만약 Classifiacation에 관한 문제에서 Overfitting을 할 경우 Train중에는 Accuracy가 100%에 도달하겠지만,
이를 Test할 적에는 오히려 오분류 되거나 정확하지 않는 것을 확인할 수 있다.

그 이유는 Train-set과 Test-Set이 완벽하게 일치하지 않기 때문이고, 이러한 경우가 일반적이다.

그렇기에 Overfitting, 과최적화된 모델은 오히려 Error율을 증가시킬 수 있다는 문제점을 지니고 있다.

Overfitting에 대한 해결책으로 Training data를 늘리거나, 특징을 줄이거나, 정규화를 한다 등 다양한 방법이 있다.

그 중, Dropout이라는 방식에 대해 알아보자.

Dropout

드롭아웃은 학습 과정에서 신경망의 일부를 사용하지 않는 방법이다.

드롭아웃의 비율을 정해주는만큼 학습과정 마다 랜덤으로 그 비율만큼의 뉴런을 사용하지 않고, 나머지 뉴런만을 사용한다.

만약 드롭아웃의 비율을 0.5로 한다면 절반은 사용하고, 나머지는 사용하지 않게 된다.
(학습 과정(step)마다 인 것에 유의한다.)

이를 사용하게 되면 실질적으로 Overfitting을 방지할 수 있는 효과를 얻게 되며 성능의 향상이 일어난다.

학습 시에 인공 신경망이 특정 뉴런 또는 특정 조합에 너무 의존적이게 되는 것을 방지해주며
매번 다른 형태의 Network 구조들이 다른 결과를 내기 때문에, 서로 다른 신경망들을 사용하는 것 같은 효과를 내어 Overfitting을 방지한다.

mnist_nn_dropout

이전 포스팅_Xavier,deep에서와의 차이점을 먼저 확인하고 코드를 보기를 권장한다.

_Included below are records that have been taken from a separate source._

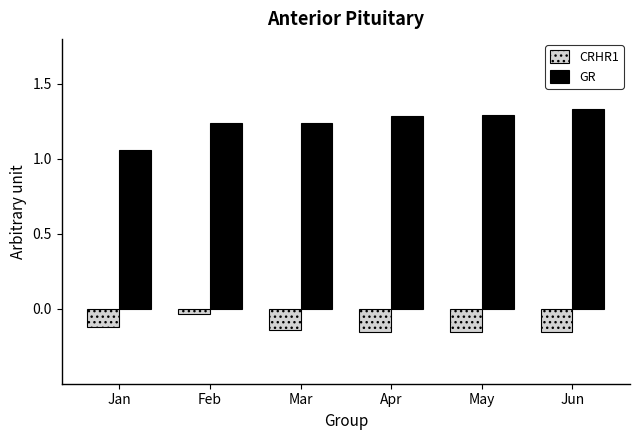

How many distinct data groups are displayed?

2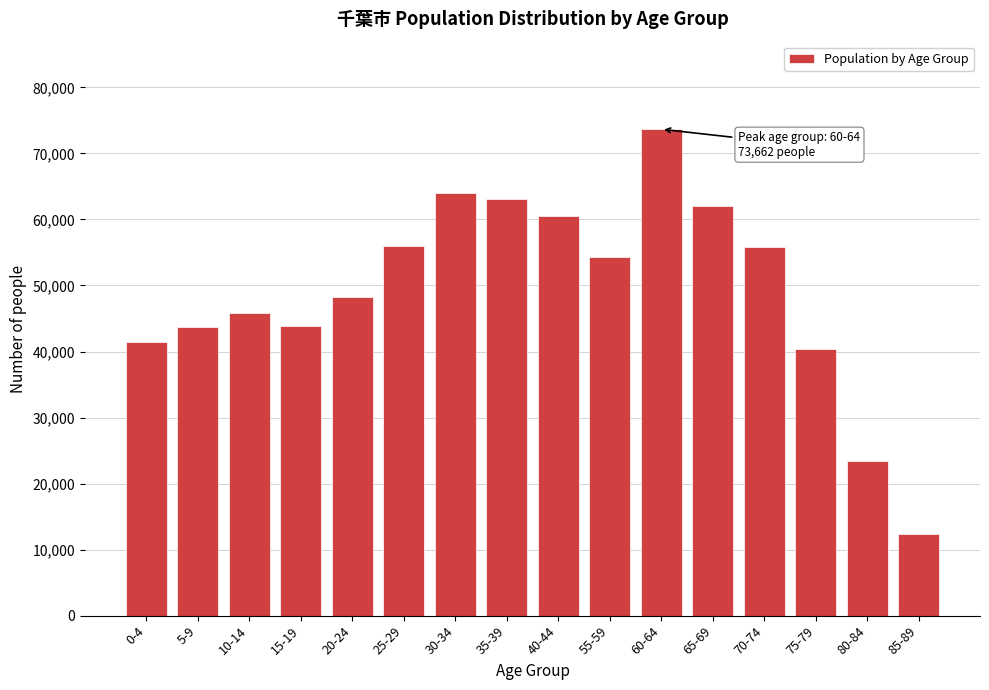

The value at 10-14 is 45792. True or false?

True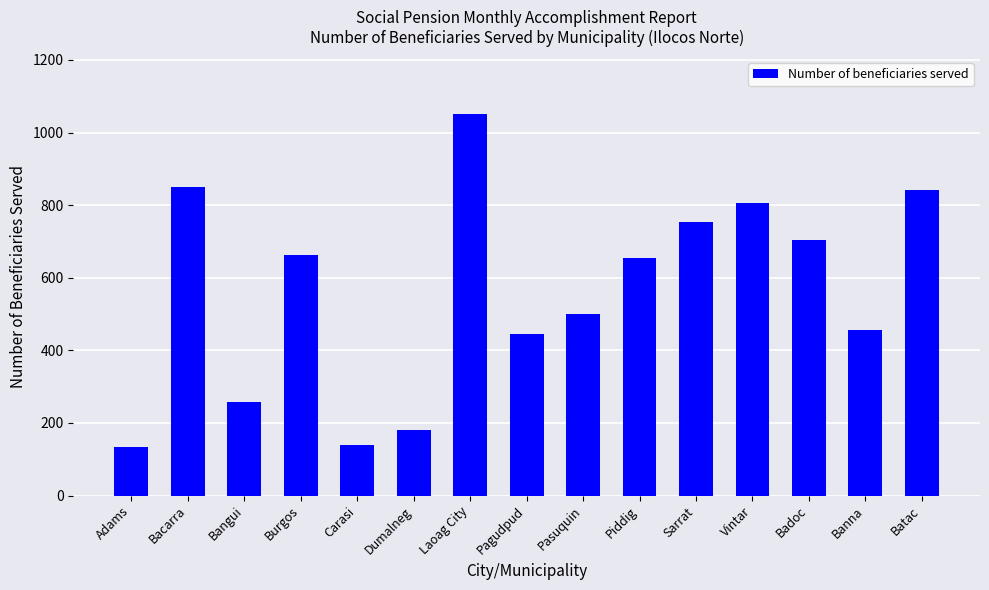

Approximately how many times larger is the value at Pagudpud compared to Adams?

3.3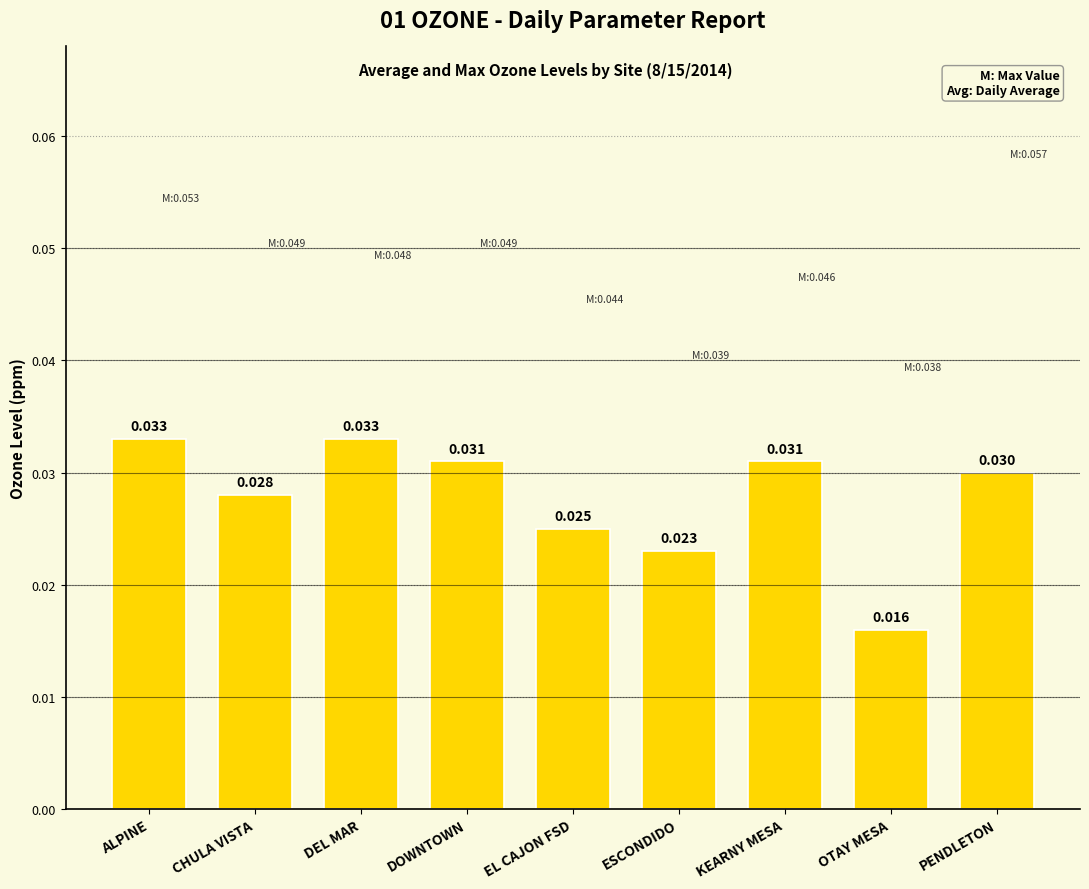

At which label is the value closest to 0?

OTAY MESA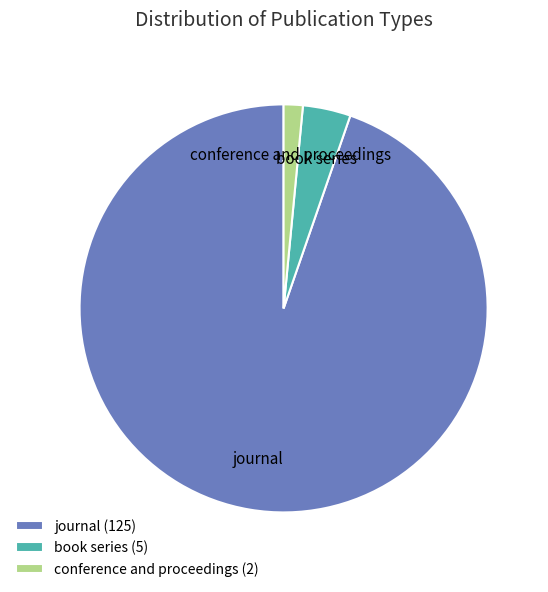

What is the smallest slice in the pie chart?

conference and proceedings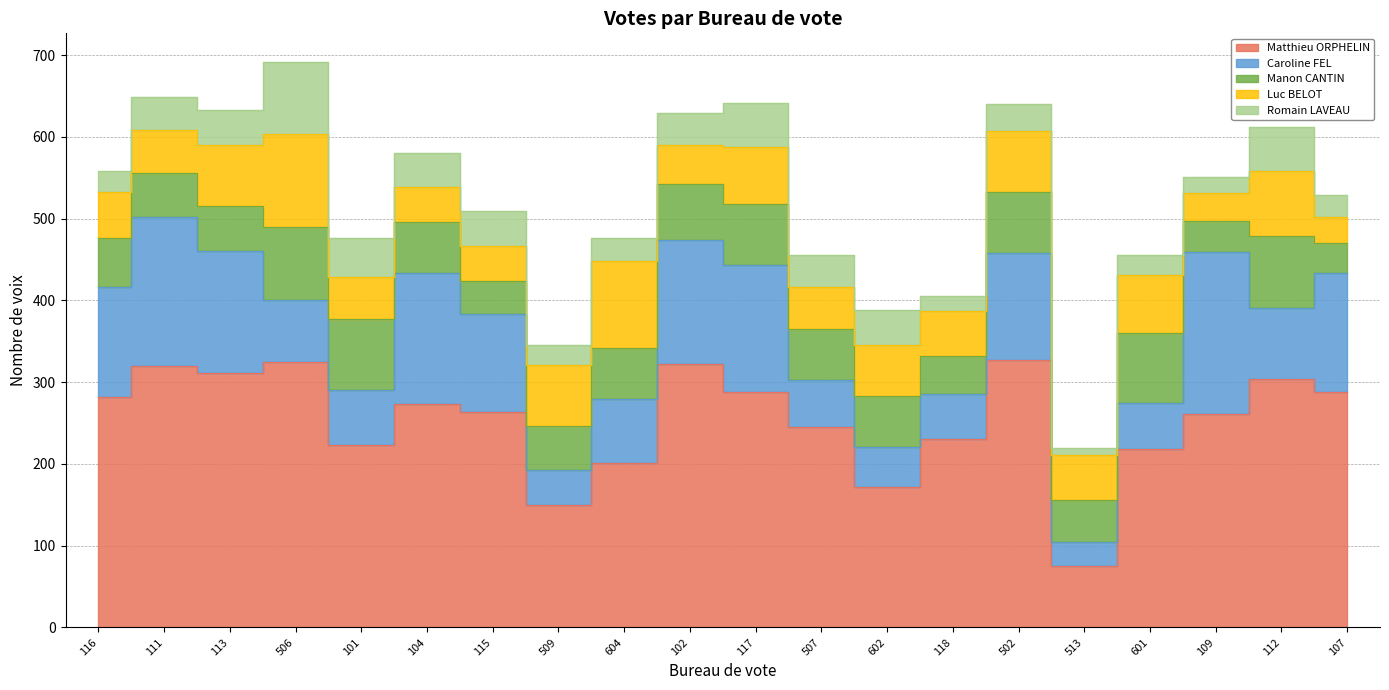

What is the difference between the Romain LAVEAU values at 602 and 111?

2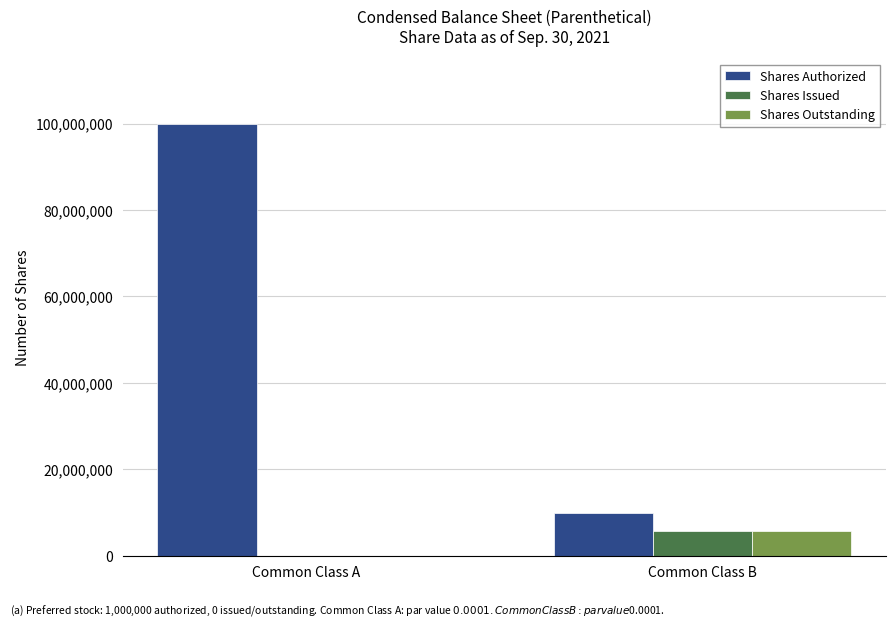

Which label corresponds to the largest value in the chart?

Common Class A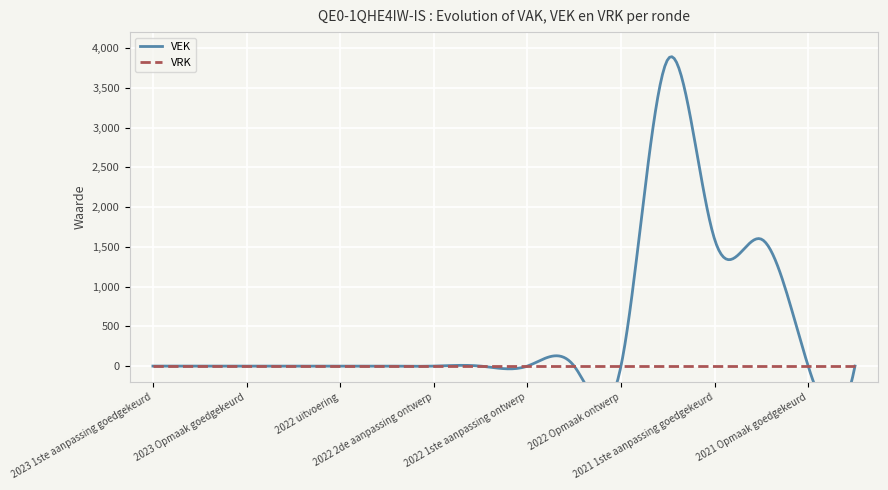

True or false: VRK has more than 1 points higher than both neighbors.

False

Dropout을 쓰기 위해 아래와 같은 과정이 추가되었다.
특히, Dropout의 비율을 정해주었고, dropout은 train할 때만 사용되기 때문에

Train & eval 모드를 함수를 통해 train시에만 dropout이 True이도록 하였다.

#추가 과정(... 은 중략)
#dropout 비율
drop_prob = 0.3

...

relu = torch.nn.ReLU()
dropout = torch.nn.Dropout(p=drop_prob)

...

# model
model = torch.nn.Sequential(linear1, relu, dropout,
                            linear2, relu, dropout,
                            linear3, relu, dropout,
                            linear4, relu, dropout,
                            linear5).to(device)

...

total_batch = len(data_loader)
model.train()    # set the model to train mode (dropout=True)
for epoch in range(training_epochs):
    avg_cost = 0

...

with torch.no_grad():
    model.eval()    # set the model to evaluation mode (dropout=False)

Full code

import torch
import torchvision.datasets as dsets
import torchvision.transforms as transforms
import matplotlib.pyplot as plt
import random

USE_CUDA = torch.cuda.is_available() # GPU를 사용가능하면 True, 아니라면 False를 리턴
device = torch.device("cuda" if USE_CUDA else "cpu") # GPU 사용 가능하면 사용하고 아니면 CPU 사용
print("다음 기기로 학습합니다:", device)

# for reproducibility
random.seed(777)
torch.manual_seed(777)
if device == 'cuda':
    torch.cuda.manual_seed_all(777)

다음 기기로 학습합니다: cpu

# parameters
learning_rate = 0.001
training_epochs = 15
batch_size = 100
drop_prob = 0.3

# MNIST dataset
mnist_train = dsets.MNIST(root='E:\DeepLearningStudy',
                          train=True,
                          transform=transforms.ToTensor(),
                          download=True)

mnist_test = dsets.MNIST(root='E:\DeepLearningStudy',
                         train=False,
                         transform=transforms.ToTensor(),
                         download=True)

# dataset loader
data_loader = torch.utils.data.DataLoader(dataset=mnist_train,
                                          batch_size=batch_size,
                                          shuffle=True,
                                          drop_last=True)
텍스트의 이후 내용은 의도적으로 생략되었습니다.